(Saved entries)
· · · · ·
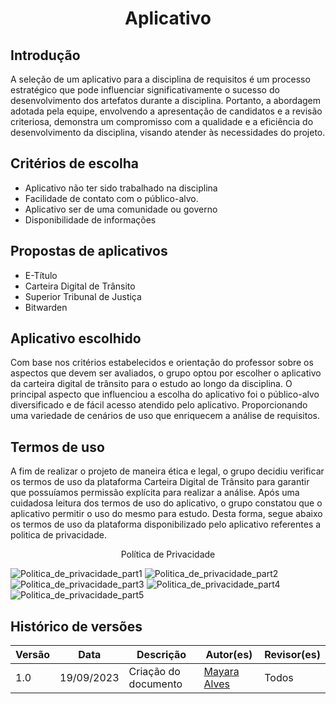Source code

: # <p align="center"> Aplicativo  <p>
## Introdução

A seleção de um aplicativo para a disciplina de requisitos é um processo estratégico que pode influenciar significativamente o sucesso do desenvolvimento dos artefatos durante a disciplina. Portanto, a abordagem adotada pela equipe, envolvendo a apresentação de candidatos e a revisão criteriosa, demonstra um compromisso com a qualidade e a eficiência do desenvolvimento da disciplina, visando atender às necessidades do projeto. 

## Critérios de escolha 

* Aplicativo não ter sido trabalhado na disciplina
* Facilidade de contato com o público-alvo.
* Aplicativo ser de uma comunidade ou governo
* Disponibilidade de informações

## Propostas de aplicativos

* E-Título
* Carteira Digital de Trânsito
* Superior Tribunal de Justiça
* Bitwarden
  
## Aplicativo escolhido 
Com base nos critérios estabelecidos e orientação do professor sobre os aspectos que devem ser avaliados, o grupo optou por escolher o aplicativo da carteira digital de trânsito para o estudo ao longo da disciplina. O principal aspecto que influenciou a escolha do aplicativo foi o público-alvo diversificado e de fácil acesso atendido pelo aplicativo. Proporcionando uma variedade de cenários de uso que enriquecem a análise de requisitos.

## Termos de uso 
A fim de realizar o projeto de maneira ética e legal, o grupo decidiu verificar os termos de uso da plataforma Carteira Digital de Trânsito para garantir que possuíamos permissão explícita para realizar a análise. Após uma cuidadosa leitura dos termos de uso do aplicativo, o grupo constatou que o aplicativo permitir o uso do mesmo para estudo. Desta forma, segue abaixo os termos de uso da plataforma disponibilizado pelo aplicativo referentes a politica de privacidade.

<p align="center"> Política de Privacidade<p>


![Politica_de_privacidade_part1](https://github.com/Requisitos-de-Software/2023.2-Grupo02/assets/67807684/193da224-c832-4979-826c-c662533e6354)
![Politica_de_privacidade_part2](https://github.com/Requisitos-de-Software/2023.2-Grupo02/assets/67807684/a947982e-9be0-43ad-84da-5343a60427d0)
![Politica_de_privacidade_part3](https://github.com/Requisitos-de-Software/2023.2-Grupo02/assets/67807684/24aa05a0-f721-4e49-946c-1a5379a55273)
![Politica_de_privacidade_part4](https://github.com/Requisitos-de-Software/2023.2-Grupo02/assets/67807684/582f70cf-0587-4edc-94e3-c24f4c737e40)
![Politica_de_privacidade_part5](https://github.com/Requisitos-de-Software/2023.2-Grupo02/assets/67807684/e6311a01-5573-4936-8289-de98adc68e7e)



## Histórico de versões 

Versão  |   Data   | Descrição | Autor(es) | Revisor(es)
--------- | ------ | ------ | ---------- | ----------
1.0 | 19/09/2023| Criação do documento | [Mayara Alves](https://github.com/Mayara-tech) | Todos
· · · · ·
* [WHAT TO DO]
Count the lines in the material above that contain the string "center", and reply with the number alone.

* [SOLUTION BELOW]
2